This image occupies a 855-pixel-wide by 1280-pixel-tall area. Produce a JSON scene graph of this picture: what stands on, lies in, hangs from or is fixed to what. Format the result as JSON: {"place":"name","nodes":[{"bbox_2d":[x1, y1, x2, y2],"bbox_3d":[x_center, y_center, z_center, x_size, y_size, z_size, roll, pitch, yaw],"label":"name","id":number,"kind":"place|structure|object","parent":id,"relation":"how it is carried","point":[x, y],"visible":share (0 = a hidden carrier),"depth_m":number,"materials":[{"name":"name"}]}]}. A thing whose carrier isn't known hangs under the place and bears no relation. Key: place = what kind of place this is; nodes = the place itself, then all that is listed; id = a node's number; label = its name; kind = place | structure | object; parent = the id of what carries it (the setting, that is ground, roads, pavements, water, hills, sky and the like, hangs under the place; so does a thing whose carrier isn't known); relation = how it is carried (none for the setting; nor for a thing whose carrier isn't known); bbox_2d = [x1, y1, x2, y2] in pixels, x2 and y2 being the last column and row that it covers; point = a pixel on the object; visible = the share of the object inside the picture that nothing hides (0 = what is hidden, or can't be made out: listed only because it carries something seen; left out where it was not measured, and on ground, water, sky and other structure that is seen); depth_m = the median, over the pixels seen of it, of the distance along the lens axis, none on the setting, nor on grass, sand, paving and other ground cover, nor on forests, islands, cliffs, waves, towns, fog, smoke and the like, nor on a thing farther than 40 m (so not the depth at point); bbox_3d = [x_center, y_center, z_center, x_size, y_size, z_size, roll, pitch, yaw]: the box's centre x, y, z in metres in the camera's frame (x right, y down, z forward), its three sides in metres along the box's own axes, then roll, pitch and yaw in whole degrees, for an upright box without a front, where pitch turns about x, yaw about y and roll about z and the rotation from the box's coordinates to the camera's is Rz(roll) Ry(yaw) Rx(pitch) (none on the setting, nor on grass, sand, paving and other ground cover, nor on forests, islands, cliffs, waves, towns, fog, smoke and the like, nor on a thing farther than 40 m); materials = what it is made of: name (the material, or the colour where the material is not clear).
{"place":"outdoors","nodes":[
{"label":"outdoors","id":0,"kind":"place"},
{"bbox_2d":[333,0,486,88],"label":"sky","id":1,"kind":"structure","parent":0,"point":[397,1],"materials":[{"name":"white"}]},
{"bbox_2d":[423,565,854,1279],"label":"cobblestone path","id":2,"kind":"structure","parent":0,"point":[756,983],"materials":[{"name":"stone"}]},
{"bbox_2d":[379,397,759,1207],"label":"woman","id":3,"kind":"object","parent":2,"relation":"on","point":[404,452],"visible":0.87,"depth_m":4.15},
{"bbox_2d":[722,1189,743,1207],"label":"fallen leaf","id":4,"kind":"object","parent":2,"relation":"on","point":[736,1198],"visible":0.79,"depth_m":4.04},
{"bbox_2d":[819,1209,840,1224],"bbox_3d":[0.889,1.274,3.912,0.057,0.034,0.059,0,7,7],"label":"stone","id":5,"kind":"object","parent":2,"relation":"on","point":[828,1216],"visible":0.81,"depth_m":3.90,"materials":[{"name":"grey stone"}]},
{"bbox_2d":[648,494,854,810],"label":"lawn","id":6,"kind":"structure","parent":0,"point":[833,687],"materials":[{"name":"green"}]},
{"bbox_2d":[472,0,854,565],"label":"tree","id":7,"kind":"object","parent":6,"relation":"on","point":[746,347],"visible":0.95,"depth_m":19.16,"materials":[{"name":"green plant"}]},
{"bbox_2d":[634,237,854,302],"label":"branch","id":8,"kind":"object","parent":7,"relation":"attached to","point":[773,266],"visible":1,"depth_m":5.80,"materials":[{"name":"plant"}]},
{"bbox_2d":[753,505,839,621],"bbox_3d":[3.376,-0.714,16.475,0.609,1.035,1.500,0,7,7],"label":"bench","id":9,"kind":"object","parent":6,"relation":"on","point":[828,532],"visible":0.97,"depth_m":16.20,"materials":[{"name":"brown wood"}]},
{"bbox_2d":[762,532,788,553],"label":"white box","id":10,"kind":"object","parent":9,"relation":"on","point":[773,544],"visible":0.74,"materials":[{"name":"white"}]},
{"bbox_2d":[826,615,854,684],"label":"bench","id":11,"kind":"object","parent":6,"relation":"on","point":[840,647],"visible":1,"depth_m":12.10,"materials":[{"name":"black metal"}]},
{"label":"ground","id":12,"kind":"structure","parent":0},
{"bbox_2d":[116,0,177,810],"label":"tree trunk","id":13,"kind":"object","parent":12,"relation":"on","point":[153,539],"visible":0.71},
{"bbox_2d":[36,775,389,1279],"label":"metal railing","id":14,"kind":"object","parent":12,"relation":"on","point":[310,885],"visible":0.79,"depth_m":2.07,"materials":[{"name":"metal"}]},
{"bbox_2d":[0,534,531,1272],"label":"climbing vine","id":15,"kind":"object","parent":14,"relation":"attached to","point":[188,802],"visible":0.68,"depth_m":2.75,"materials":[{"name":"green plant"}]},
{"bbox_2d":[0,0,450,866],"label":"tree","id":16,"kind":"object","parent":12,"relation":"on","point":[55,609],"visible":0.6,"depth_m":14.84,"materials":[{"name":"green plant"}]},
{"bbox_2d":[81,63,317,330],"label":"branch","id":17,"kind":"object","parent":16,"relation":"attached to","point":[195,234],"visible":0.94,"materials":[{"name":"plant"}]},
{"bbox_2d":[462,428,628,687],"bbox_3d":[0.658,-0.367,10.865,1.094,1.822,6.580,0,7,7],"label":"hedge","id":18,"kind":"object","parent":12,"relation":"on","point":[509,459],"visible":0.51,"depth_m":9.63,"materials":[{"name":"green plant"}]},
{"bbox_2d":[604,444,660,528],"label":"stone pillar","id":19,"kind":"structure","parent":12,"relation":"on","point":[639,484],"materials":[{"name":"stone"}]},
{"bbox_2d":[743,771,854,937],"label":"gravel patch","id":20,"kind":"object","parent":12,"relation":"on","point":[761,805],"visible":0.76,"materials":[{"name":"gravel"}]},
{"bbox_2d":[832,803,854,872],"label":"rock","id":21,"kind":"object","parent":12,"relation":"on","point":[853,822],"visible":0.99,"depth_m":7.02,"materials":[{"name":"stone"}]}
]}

__What needs to be done__.
An exact copy of the listing above is needed, so write it out again.

__Exercise output__.
This image occupies a 855-pixel-wide by 1280-pixel-tall area. Produce a JSON scene graph of this picture: what stands on, lies in, hangs from or is fixed to what. Format the result as JSON: {"place":"name","nodes":[{"bbox_2d":[x1, y1, x2, y2],"bbox_3d":[x_center, y_center, z_center, x_size, y_size, z_size, roll, pitch, yaw],"label":"name","id":number,"kind":"place|structure|object","parent":id,"relation":"how it is carried","point":[x, y],"visible":share (0 = a hidden carrier),"depth_m":number,"materials":[{"name":"name"}]}]}. A thing whose carrier isn't known hangs under the place and bears no relation. Key: place = what kind of place this is; nodes = the place itself, then all that is listed; id = a node's number; label = its name; kind = place | structure | object; parent = the id of what carries it (the setting, that is ground, roads, pavements, water, hills, sky and the like, hangs under the place; so does a thing whose carrier isn't known); relation = how it is carried (none for the setting; nor for a thing whose carrier isn't known); bbox_2d = [x1, y1, x2, y2] in pixels, x2 and y2 being the last column and row that it covers; point = a pixel on the object; visible = the share of the object inside the picture that nothing hides (0 = what is hidden, or can't be made out: listed only because it carries something seen; left out where it was not measured, and on ground, water, sky and other structure that is seen); depth_m = the median, over the pixels seen of it, of the distance along the lens axis, none on the setting, nor on grass, sand, paving and other ground cover, nor on forests, islands, cliffs, waves, towns, fog, smoke and the like, nor on a thing farther than 40 m (so not the depth at point); bbox_3d = [x_center, y_center, z_center, x_size, y_size, z_size, roll, pitch, yaw]: the box's centre x, y, z in metres in the camera's frame (x right, y down, z forward), its three sides in metres along the box's own axes, then roll, pitch and yaw in whole degrees, for an upright box without a front, where pitch turns about x, yaw about y and roll about z and the rotation from the box's coordinates to the camera's is Rz(roll) Ry(yaw) Rx(pitch) (none on the setting, nor on grass, sand, paving and other ground cover, nor on forests, islands, cliffs, waves, towns, fog, smoke and the like, nor on a thing farther than 40 m); materials = what it is made of: name (the material, or the colour where the material is not clear).
{"place":"outdoors","nodes":[
{"label":"outdoors","id":0,"kind":"place"},
{"bbox_2d":[333,0,486,88],"label":"sky","id":1,"kind":"structure","parent":0,"point":[397,1],"materials":[{"name":"white"}]},
{"bbox_2d":[423,565,854,1279],"label":"cobblestone path","id":2,"kind":"structure","parent":0,"point":[756,983],"materials":[{"name":"stone"}]},
{"bbox_2d":[379,397,759,1207],"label":"woman","id":3,"kind":"object","parent":2,"relation":"on","point":[404,452],"visible":0.87,"depth_m":4.15},
{"bbox_2d":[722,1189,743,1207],"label":"fallen leaf","id":4,"kind":"object","parent":2,"relation":"on","point":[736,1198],"visible":0.79,"depth_m":4.04},
{"bbox_2d":[819,1209,840,1224],"bbox_3d":[0.889,1.274,3.912,0.057,0.034,0.059,0,7,7],"label":"stone","id":5,"kind":"object","parent":2,"relation":"on","point":[828,1216],"visible":0.81,"depth_m":3.90,"materials":[{"name":"grey stone"}]},
{"bbox_2d":[648,494,854,810],"label":"lawn","id":6,"kind":"structure","parent":0,"point":[833,687],"materials":[{"name":"green"}]},
{"bbox_2d":[472,0,854,565],"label":"tree","id":7,"kind":"object","parent":6,"relation":"on","point":[746,347],"visible":0.95,"depth_m":19.16,"materials":[{"name":"green plant"}]},
{"bbox_2d":[634,237,854,302],"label":"branch","id":8,"kind":"object","parent":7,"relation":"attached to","point":[773,266],"visible":1,"depth_m":5.80,"materials":[{"name":"plant"}]},
{"bbox_2d":[753,505,839,621],"bbox_3d":[3.376,-0.714,16.475,0.609,1.035,1.500,0,7,7],"label":"bench","id":9,"kind":"object","parent":6,"relation":"on","point":[828,532],"visible":0.97,"depth_m":16.20,"materials":[{"name":"brown wood"}]},
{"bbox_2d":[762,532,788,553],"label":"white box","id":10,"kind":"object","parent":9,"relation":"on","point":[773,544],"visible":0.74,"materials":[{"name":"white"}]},
{"bbox_2d":[826,615,854,684],"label":"bench","id":11,"kind":"object","parent":6,"relation":"on","point":[840,647],"visible":1,"depth_m":12.10,"materials":[{"name":"black metal"}]},
{"label":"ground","id":12,"kind":"structure","parent":0},
{"bbox_2d":[116,0,177,810],"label":"tree trunk","id":13,"kind":"object","parent":12,"relation":"on","point":[153,539],"visible":0.71},
{"bbox_2d":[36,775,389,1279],"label":"metal railing","id":14,"kind":"object","parent":12,"relation":"on","point":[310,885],"visible":0.79,"depth_m":2.07,"materials":[{"name":"metal"}]},
{"bbox_2d":[0,534,531,1272],"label":"climbing vine","id":15,"kind":"object","parent":14,"relation":"attached to","point":[188,802],"visible":0.68,"depth_m":2.75,"materials":[{"name":"green plant"}]},
{"bbox_2d":[0,0,450,866],"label":"tree","id":16,"kind":"object","parent":12,"relation":"on","point":[55,609],"visible":0.6,"depth_m":14.84,"materials":[{"name":"green plant"}]},
{"bbox_2d":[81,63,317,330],"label":"branch","id":17,"kind":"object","parent":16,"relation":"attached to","point":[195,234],"visible":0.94,"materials":[{"name":"plant"}]},
{"bbox_2d":[462,428,628,687],"bbox_3d":[0.658,-0.367,10.865,1.094,1.822,6.580,0,7,7],"label":"hedge","id":18,"kind":"object","parent":12,"relation":"on","point":[509,459],"visible":0.51,"depth_m":9.63,"materials":[{"name":"green plant"}]},
{"bbox_2d":[604,444,660,528],"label":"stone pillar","id":19,"kind":"structure","parent":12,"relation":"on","point":[639,484],"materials":[{"name":"stone"}]},
{"bbox_2d":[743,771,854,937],"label":"gravel patch","id":20,"kind":"object","parent":12,"relation":"on","point":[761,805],"visible":0.76,"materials":[{"name":"gravel"}]},
{"bbox_2d":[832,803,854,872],"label":"rock","id":21,"kind":"object","parent":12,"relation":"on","point":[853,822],"visible":0.99,"depth_m":7.02,"materials":[{"name":"stone"}]}
]}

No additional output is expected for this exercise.